## What is being asked
Using the Roger Scruton remembrance post, decide whether each of the three statements agrees with it. Answer yes or no for each and quote the words of the post that settle it.
1. Scruton wrote two books on God.
2. The online memorial begins at 1:30 pm EST.
3. The piece in The Critic was written by Scruton's biographer.

## Page extract
= Beginning of Section =

Remembering Roger Scruton
Roger Scruton died a year ago today. In The Critic, his literary executor discusses his faith: “There are some who will say that despite writing two books on God (The Face of God and The Soul of the World), as well as a beautiful tribute to the Church of England in Our Church, Scruton was someone who upheld the external forms of religion without actually believing in them. As such, playing the organ in his local church was more an aesthetic pastime that helped endorse the local community rather than anything which committed him to doctrine or creed. The reality is that Scruton was a man of faith who expressed his ‘much-amended but nevertheless regained religion’ by confronting scientific atheists with the limits of their own dogmatic pronouncements.”
Also, today at 1:30 pm EST, the Roger Scruton Memorial Foundation will be holding an online memorial. Speakers include Robert P. George, Rémi Brague, Peter Robinson, and many others. Sign up here.

= End of Section =

## Source data
= Beginning of Section =

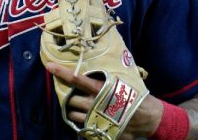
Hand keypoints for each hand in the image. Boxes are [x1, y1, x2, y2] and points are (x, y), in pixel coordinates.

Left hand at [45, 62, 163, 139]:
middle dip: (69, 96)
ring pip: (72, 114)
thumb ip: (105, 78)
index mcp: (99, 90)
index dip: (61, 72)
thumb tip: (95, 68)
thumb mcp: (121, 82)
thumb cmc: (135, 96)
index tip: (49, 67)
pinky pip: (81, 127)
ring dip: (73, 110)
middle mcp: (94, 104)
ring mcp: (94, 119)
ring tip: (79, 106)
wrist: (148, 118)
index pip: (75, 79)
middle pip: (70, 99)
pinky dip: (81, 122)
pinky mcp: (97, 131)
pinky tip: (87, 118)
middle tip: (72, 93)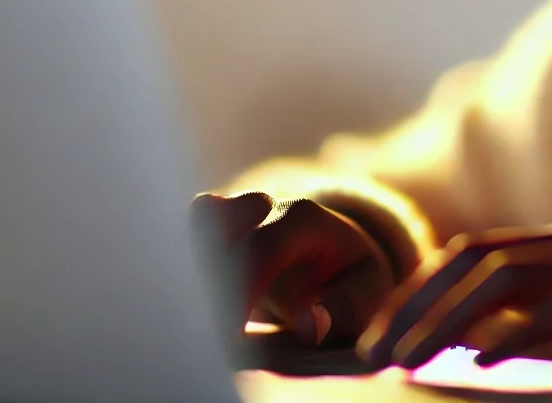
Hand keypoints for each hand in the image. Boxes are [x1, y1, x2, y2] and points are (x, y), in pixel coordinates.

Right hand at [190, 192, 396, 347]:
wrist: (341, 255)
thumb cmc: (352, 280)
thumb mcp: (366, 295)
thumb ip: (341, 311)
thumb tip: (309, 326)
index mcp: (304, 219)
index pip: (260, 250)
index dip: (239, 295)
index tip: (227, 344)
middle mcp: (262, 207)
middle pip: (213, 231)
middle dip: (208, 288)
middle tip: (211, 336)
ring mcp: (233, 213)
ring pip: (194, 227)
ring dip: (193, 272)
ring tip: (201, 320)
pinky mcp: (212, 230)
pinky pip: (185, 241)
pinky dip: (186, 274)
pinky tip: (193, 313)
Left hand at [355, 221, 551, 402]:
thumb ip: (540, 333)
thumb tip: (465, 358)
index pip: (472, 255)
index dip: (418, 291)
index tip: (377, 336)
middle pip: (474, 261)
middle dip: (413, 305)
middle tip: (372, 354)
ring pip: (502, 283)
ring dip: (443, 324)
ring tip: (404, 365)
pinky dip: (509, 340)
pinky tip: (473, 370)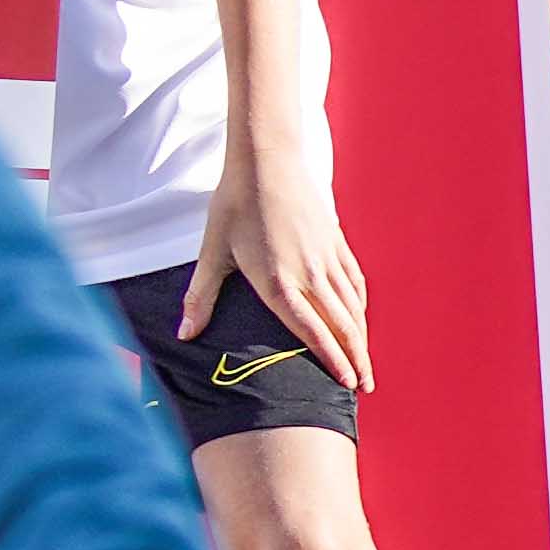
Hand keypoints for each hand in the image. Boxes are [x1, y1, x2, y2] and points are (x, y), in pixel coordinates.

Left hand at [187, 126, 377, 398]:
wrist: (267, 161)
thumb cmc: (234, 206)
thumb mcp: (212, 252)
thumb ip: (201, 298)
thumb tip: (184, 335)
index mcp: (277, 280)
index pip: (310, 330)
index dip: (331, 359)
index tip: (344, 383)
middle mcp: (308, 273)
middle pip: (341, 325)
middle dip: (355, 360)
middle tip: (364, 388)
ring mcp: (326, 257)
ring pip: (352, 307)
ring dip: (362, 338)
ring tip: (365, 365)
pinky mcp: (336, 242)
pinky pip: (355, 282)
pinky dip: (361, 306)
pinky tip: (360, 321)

= End of Section =
= Beginning of Section =

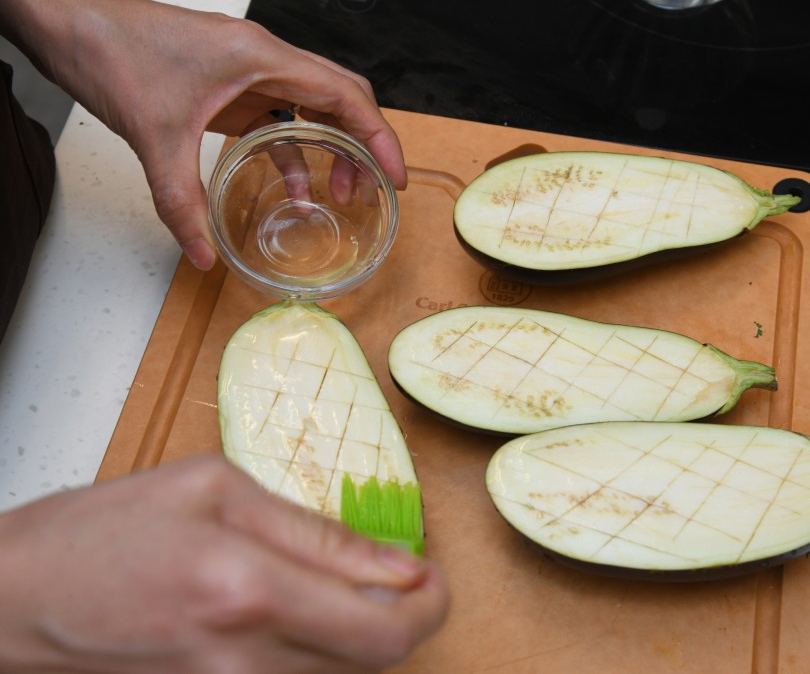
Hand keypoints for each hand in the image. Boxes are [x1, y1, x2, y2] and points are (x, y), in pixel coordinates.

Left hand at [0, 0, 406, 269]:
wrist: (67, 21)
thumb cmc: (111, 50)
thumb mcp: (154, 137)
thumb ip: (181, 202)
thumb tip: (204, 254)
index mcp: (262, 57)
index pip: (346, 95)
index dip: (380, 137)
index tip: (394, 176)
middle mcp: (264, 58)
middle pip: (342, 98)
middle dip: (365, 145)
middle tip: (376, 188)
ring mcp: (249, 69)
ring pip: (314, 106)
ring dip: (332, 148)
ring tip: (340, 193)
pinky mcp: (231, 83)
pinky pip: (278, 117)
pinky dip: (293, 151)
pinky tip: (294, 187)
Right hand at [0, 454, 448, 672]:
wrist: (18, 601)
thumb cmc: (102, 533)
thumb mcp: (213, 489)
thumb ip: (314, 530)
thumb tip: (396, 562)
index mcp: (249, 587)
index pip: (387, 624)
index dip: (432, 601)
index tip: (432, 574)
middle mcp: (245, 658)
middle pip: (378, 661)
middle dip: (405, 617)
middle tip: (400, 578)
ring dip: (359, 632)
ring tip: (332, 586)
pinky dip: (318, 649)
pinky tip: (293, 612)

= End of Section =

## Exercise output
1. Yes: "writing two books on God (The Face of God and The Soul of the World)"
2. Yes: "today at 1:30 pm EST, the Roger Scruton Memorial Foundation will be holding an online memorial"
3. No: "In The Critic, his literary executor discusses his faith"